You may be forgiven for thinking Cumbria’s Senhouse Roman Museum is just about the Romans, but a new exhibition launching next week, Friday 4 September, will throw the spotlight on a diverse range of hidden historical treasures spanning the centuries.
From an ancient Egyptian figurine to fragments of a World War Two bomb discovered in West Cumbria, the new ‘Cabinets of Curiosities’ display sees Museum bosses dipping into the archives to select a variety of unusual objects from the attraction’s reserve collections.
‘Cabinets of Curiosities’ – also traditionally known as ‘wonder rooms’ – are small and often eclectic collections of rare and extraordinary objects which tell little-known stories about the wonders and oddities of the world around us.
The new exhibition at Senhouse Roman Museum will run from 4 September right through until Christmas, with a small number of additional artefacts also being revealed online.
Senhouse Roman Museum Manager, Jane Laskey, says: “Cabinets of Curiosities can be seen at some of the most largest and most renowned Museums across the world and are synonymous with unusual objects which not only delight and surprise, but also hold up a mirror to the world as we know it! This exhibition is our take on some of the quirkier objects we have collected over the years and we hope visitors will make some interesting discoveries.
She adds, “It’s great timing as we are also restarting our volunteer-led guides of our Roman fort, which actually pre-dates Hadrian’s Wall. Running on Sundays, Tuesdays and Thursdays, the tours will offer an insight into an unusually large Roman civilian settlement here in Cumbria and adds another dimension to our rich local history.”
A snapshot of the curiosities on display includes:
An Egyptian ‘Shabti’ (or figurine) used in an ancient Egyptian tomb. This is part of a small Egyptian collection at Senhouse Roman Museum, discovered at a vicarage in the village of Isel near Bassenthwaite.
Fragments of a World War Two bomb dropped over the Solway Firth and Maryport, which were recovered the following day and kept by a local family.
The Senhouse Achievement of Arms, which was commissioned in 1726 from a single piece of red sandstone and marks the connections between the Senhouse family (who founded the Museum’s Roman collection) and other families in West Cumbria.

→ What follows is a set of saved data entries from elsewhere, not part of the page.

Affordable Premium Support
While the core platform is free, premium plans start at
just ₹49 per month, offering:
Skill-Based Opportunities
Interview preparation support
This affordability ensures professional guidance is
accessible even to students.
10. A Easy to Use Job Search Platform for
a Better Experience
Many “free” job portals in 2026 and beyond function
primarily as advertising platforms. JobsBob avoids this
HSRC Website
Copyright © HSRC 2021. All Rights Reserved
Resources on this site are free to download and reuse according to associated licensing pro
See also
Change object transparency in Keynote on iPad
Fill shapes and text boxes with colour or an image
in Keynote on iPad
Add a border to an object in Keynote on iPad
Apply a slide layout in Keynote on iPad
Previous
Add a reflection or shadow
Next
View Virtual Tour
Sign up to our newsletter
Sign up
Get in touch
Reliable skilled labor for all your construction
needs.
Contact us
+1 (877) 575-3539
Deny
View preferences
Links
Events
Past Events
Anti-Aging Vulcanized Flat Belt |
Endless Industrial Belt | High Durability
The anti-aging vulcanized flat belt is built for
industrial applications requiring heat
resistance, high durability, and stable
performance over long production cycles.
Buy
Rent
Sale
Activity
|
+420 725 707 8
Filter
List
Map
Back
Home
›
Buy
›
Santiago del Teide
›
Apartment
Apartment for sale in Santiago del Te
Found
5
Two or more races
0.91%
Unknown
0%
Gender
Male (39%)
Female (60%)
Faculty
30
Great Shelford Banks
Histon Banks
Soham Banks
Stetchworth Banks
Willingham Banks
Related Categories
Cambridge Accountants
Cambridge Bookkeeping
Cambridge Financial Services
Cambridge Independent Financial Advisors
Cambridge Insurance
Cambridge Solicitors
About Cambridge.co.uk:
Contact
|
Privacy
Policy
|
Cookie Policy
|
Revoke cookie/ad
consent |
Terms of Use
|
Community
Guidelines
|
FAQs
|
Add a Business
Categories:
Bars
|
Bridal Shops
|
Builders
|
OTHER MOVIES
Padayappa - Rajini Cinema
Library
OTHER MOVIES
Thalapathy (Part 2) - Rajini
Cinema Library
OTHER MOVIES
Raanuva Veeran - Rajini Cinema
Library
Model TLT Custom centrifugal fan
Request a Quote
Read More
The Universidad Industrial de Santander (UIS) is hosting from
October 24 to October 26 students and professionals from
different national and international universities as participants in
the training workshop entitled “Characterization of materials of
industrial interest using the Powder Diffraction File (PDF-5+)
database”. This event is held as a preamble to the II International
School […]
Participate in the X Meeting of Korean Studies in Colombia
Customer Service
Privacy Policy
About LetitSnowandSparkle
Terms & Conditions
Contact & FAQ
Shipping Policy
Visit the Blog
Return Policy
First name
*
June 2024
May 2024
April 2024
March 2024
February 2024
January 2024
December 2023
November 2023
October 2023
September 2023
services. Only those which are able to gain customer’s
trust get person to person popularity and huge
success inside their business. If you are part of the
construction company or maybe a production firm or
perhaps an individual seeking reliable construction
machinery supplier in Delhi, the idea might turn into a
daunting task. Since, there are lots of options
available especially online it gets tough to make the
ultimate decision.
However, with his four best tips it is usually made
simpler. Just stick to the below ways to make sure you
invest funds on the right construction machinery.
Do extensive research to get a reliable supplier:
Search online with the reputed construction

Iron nails from a Roman legionary fortress (or Inchtuthil) built almost 2000 years ago across the border in Scotland.
The majority of the Senhouse Roman Museum is open daily from 11am to 5pm. Entry to the Museum should be pre-booked online and visitors will be allocated a timed slot to explore. Tours of the fort must also be booked in advance.
A one-way system is in place, with visitors asked to wear facemasks and respect the 2-metre social distancing rule.